[DATA SHOWN]

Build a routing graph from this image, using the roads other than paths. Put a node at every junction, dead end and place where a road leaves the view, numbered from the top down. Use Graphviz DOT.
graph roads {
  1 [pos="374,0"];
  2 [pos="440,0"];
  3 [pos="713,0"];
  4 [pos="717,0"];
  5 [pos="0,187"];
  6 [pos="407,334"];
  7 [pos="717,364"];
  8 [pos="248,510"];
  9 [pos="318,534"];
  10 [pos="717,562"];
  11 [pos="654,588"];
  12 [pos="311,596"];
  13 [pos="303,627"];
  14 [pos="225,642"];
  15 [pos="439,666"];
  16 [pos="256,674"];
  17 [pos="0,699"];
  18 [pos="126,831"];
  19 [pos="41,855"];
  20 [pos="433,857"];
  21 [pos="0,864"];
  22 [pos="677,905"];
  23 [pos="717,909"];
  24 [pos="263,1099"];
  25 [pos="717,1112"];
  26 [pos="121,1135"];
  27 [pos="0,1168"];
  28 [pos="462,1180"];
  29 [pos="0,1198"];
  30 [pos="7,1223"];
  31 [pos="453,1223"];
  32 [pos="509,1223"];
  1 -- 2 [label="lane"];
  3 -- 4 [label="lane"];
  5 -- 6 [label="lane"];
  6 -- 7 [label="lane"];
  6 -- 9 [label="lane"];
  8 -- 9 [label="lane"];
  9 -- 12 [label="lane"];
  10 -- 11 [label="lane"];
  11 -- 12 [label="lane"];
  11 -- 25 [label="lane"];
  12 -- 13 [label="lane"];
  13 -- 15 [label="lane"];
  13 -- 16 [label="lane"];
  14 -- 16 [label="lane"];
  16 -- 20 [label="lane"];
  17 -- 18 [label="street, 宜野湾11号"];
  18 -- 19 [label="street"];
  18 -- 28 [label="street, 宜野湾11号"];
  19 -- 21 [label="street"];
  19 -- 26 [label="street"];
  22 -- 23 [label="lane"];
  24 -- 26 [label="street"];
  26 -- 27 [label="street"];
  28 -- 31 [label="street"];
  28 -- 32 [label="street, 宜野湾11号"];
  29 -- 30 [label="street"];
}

[/DATA SHOWN]
[DATA SHOWN]

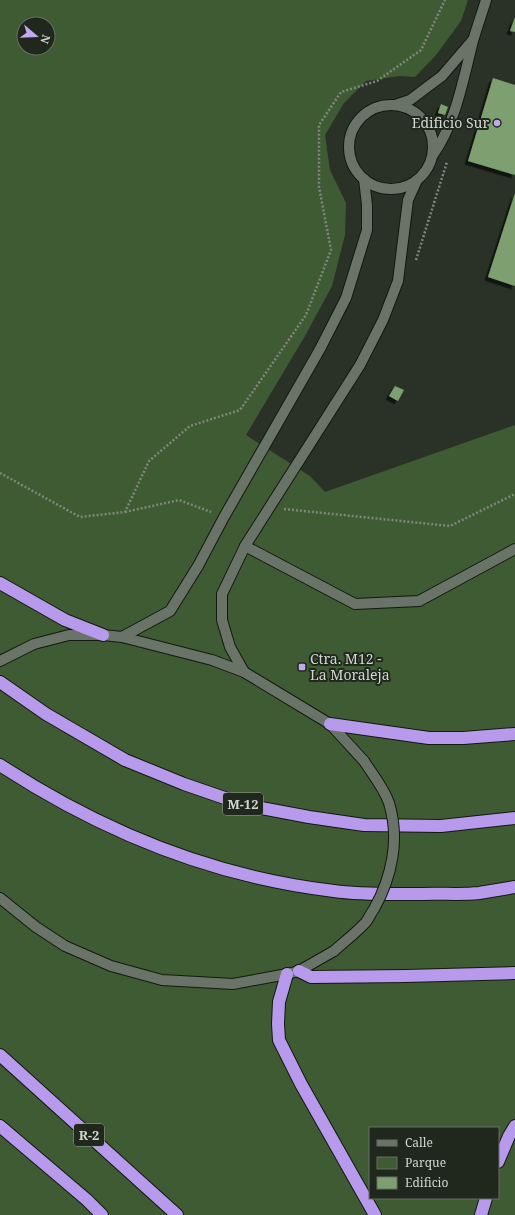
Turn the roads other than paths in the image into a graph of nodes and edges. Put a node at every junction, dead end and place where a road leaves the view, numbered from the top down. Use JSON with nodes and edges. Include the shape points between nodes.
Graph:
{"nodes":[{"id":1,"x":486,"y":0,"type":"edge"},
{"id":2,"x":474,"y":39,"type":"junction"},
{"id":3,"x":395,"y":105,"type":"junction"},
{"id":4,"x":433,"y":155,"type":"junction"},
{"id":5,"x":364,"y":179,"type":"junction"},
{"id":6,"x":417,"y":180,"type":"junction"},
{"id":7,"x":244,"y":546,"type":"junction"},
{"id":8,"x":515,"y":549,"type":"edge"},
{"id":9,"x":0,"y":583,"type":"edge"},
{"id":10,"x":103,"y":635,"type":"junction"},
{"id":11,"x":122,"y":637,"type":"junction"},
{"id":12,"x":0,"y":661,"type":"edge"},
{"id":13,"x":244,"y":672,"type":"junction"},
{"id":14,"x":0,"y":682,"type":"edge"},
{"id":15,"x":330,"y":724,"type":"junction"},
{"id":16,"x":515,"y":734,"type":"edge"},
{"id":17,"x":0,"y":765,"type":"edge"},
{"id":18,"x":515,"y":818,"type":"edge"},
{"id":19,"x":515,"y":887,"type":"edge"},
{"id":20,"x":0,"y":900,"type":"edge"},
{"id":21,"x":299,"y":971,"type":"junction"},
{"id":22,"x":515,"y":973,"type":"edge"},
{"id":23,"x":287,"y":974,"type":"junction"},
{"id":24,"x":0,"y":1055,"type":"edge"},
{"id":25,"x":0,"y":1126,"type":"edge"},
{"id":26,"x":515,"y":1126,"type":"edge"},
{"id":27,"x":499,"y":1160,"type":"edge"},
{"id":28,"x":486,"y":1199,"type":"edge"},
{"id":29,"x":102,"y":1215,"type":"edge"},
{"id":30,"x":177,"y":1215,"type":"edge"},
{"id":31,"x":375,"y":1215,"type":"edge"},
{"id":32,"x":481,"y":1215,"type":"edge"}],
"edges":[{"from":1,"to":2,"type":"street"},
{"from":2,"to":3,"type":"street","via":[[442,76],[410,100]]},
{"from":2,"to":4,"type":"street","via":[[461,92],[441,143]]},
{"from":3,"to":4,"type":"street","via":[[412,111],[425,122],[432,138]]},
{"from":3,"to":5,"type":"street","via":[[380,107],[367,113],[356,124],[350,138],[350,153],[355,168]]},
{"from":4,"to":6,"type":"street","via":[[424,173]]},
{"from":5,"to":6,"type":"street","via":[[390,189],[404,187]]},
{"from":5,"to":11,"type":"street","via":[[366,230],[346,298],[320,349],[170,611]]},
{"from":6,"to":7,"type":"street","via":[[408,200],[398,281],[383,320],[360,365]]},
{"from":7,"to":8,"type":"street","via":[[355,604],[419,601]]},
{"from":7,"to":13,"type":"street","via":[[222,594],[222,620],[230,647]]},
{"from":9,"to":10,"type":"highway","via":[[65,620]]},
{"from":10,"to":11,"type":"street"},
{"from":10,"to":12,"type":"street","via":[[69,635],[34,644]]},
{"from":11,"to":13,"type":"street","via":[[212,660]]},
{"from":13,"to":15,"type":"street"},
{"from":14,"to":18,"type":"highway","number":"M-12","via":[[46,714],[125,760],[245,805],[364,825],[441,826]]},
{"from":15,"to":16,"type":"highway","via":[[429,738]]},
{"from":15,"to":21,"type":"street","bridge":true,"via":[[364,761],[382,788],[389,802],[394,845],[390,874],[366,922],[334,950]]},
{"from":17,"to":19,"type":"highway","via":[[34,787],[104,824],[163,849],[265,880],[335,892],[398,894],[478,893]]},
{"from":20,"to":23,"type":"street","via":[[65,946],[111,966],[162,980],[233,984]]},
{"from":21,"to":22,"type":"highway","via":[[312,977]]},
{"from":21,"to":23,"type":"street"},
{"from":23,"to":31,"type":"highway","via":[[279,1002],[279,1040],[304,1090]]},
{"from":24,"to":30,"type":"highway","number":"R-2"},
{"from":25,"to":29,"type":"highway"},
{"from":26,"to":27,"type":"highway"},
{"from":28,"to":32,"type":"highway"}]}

[/DATA SHOWN]

(EXERCISE DESCRIPTION) Note how many lines of the material hold the word "roads", then state that number alone.

(RESPONSE BOX) 3